"""

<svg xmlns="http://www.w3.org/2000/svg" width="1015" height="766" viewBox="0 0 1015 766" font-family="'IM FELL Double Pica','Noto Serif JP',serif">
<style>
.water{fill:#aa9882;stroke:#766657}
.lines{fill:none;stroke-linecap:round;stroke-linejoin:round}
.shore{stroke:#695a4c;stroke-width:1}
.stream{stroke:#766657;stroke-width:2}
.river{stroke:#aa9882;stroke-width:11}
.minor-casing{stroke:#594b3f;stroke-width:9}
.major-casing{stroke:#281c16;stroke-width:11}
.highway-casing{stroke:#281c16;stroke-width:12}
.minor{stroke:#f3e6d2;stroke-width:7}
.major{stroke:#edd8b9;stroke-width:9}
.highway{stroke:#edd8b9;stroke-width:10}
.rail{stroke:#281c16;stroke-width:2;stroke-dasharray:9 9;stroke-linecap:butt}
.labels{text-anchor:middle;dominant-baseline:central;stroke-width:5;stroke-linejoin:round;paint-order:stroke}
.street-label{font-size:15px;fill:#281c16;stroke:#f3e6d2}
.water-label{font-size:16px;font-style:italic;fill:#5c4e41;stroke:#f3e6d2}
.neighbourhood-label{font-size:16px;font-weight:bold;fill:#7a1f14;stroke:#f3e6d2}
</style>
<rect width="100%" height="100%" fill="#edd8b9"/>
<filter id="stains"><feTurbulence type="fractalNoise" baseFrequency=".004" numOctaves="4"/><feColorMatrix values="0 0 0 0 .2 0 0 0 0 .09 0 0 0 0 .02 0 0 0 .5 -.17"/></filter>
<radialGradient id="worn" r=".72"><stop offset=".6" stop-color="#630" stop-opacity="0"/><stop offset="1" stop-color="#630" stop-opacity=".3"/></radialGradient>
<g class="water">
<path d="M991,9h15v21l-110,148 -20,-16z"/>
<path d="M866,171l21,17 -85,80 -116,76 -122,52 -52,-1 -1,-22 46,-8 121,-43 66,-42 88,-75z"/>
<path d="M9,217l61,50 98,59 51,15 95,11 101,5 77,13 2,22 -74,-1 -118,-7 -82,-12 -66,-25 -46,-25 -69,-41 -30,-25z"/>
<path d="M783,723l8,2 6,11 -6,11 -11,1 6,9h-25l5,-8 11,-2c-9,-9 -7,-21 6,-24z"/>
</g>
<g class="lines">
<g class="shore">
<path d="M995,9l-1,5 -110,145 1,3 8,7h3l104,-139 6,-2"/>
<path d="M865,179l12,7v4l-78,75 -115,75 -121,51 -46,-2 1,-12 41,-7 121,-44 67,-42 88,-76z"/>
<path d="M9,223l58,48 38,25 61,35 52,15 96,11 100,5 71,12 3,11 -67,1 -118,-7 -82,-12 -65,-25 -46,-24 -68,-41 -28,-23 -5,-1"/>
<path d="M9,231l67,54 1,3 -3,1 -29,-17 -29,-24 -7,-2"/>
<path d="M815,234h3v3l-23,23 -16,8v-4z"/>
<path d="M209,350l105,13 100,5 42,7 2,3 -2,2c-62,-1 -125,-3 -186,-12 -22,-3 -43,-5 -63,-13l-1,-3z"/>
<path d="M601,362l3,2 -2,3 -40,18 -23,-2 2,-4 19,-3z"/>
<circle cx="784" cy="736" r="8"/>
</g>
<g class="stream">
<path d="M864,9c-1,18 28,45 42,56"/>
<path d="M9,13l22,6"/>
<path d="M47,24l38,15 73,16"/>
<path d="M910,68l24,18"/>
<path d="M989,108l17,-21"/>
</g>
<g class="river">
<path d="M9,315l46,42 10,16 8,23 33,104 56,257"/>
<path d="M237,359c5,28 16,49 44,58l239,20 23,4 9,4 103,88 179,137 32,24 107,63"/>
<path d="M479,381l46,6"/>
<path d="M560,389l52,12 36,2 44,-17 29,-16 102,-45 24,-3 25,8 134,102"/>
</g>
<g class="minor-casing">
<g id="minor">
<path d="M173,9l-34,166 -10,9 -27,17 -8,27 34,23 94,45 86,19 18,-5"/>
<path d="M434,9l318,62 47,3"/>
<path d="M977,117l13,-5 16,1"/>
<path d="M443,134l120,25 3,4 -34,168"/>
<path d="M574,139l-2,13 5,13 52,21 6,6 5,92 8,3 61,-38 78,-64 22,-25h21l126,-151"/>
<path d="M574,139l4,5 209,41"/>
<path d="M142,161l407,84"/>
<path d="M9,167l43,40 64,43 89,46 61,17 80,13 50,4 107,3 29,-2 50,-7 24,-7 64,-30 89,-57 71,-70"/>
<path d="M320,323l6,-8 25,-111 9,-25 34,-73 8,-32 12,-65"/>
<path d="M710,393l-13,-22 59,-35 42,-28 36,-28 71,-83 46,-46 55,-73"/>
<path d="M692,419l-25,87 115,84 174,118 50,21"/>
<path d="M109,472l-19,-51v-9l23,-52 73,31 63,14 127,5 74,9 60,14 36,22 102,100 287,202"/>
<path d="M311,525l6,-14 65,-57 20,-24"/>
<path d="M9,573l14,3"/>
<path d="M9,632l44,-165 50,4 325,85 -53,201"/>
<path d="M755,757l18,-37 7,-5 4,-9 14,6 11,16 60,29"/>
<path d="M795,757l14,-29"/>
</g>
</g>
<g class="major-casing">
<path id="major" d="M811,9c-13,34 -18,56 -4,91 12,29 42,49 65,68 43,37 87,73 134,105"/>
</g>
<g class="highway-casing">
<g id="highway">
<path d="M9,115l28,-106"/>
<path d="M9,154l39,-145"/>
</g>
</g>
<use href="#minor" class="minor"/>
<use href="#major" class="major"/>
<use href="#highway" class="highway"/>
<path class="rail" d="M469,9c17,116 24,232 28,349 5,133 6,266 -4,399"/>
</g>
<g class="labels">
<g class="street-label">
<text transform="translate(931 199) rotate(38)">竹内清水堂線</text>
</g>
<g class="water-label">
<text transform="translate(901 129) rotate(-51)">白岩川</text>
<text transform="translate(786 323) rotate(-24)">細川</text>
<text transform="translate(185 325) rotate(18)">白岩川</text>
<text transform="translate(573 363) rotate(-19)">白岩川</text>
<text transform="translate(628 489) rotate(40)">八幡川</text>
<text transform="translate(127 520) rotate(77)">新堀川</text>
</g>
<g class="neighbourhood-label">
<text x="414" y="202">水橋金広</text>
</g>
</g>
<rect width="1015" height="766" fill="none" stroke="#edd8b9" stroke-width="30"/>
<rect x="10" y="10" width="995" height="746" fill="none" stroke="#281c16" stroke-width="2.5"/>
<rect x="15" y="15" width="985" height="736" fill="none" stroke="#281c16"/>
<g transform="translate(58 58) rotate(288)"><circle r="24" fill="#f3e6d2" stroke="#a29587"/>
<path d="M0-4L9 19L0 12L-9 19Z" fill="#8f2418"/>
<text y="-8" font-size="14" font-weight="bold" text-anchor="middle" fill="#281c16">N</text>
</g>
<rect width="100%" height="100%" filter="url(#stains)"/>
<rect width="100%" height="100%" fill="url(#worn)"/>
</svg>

"""

Requirement> Across the entries above, find each line with the word "lines" and please copy it out.

Task response>
.lines{fill:none;stroke-linecap:round;stroke-linejoin:round}
<g class="lines">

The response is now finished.